I always suspected…

He danced before the TV like some old mystic. “Daddy, sing the Milk and Bananas Song!”

The TV puppet glared expectantly.

Little Buddy

Rubbing my eyes, I reached over to switch off the lamp. It hopped away, wagging its cord. “I thought you looked familiar…”

Thunk

“Ouch!”

Looking up, I noticed the floating stone block, then the coin lying at my feet.

I have prepared for this for years.

The Test

“Entering atmosphere, sir!”

“Helm – rotate the ship stern down so we can thrust out.”

“Can’t, sir. Attitude drive is offline.”

“Sir, impact in two minutes.”

Think, dammit. Speed. Momentum. MASS.

“Prepare all forward weapons, starting with the DU torpedoes. Target our projected impact site. Fire at will. Hotcycle the railguns.”

“Aye aye, sir.”

Now we hope.

“Captain, we’ve slowed enough for a Case Red touchdown in the smaller ocean. Computer estimates 74% casualties and total combat loss of the ship.”

The simulation switched off. “I’ve seen enough, Lieutenant. Your new combat assignment is as follows: One cream, three sugars. Go.”

A Quiet Dinner

I noticed it on our ninth anniversary. I expected a nice, quiet dinner and I got it. It was nice, and very quiet. Twice he glanced away when I looked at him. I thought that maybe I’d missed something. Slipped up somewhere.

Weeks later, he sat me down to talk; he was worried about me. It seems I’ve been mumbling in my sleep and… Well, he was worried about me.

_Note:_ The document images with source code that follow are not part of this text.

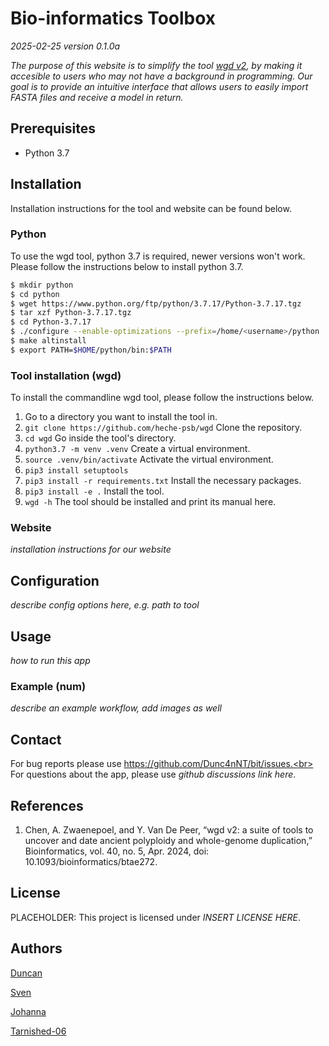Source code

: # Bio-informatics Toolbox

*2025-02-25 version 0.1.0a*

*The purpose of this website is to simplify the tool [wgd v2](https://github.com/heche-psb/wgd), by 
making it accesible to users who may not have a background
in programming. Our goal is to provide an intuitive interface that
allows users to easily import FASTA files and receive a model in return.*

## Prerequisites

- Python 3.7

## Installation

Installation instructions for the tool and website can be found below.

### Python

To use the wgd tool, python 3.7 is required, newer versions won't work.
Please follow the instructions below to install python 3.7.

```sh
$ mkdir python
$ cd python
$ wget https://www.python.org/ftp/python/3.7.17/Python-3.7.17.tgz
$ tar xzf Python-3.7.17.tgz
$ cd Python-3.7.17
$ ./configure --enable-optimizations --prefix=/home/<username>/python
$ make altinstall
$ export PATH=$HOME/python/bin:$PATH
```

### Tool installation (wgd)

To install the commandline wgd tool, please follow the instructions below.

1. Go to a directory you want to install the tool in.
2. `git clone https://github.com/heche-psb/wgd` Clone the repository.
3. `cd wgd` Go inside the tool's directory.
4. `python3.7 -m venv .venv` Create a virtual environment.
5. `source .venv/bin/activate` Activate the virtual environment.
6. `pip3 install setuptools`
7. `pip3 install -r requirements.txt` Install the necessary packages.
8. `pip3 install -e .` Install the tool.
9. `wgd -h` The tool should be installed and print its manual here.

### Website

*installation instructions for our website*

## Configuration

*describe config options here, e.g. path to tool*

## Usage

*how to run this app*

### Example (num)

*describe an example workflow, add images as well*

## Contact

For bug reports please use https://github.com/Dunc4nNT/bit/issues.<br>
For questions about the app, please use *github discussions link here*.<br>

## References

1. Chen, A. Zwaenepoel, and Y. Van De Peer, “wgd v2: 
a suite of tools to uncover and date ancient polyploidy and 
whole-genome duplication,” Bioinformatics, vol. 40, no. 5, Apr. 2024, 
doi: 10.1093/bioinformatics/btae272.

## License

PLACEHOLDER: This project is licensed under *INSERT LICENSE HERE*.

## Authors

[Duncan](https://github.com/Dunc4nNT)

[Sven](https://github.com/svenstaats)

[Johanna](https://github.com/j0w0j)

[Tarnished-06](https://github.com/Tarnished-06)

Nothing to worry about, I said. I had to get dinner ready, I said. Running a thumb along the blade, I wondered idly who would eat the evidence this time.

Swarmish

“Told ya they’d come. Every seven years, like clockwork.”

They poured into the old mineshaft as through an immense funnel. The buzz of millions of wings soon overtook all the other night sounds. Wincing in pain, I nearly dropped my duffel.

The old man leaned over. “Watch it, boy! That stuff ain’t cheap!”

I nodded an apology and hunkered down, waiting for the noise from the cavern to settle down.

After a few minutes, all was quiet in the cool pre-dawn glow. “OK, let’s thin out the herd.” Hefting our sacks of UV flashlights and sharpened sticks, we moved in.

Cloud and Sky

Yep. It was him all right.

Shouting Cloud walked slowly down the street, his usual furtive glances replaced by total indifference. Most of the people of Silver Creek either didn’t know the particulars or didn’t believe. Not yet, anyway.

Cloud warned me a few days ago to leave town, I didn’t listen, and this morning the sky was boiling. He’d been reading signs for years, telling us that Sky Father was coming.

Closer. No, not indifference; emptiness. God alone knew where Shouting Cloud had gone.

See, turns out there’s a whole mess of Sky Fathers. All with long shining rifles.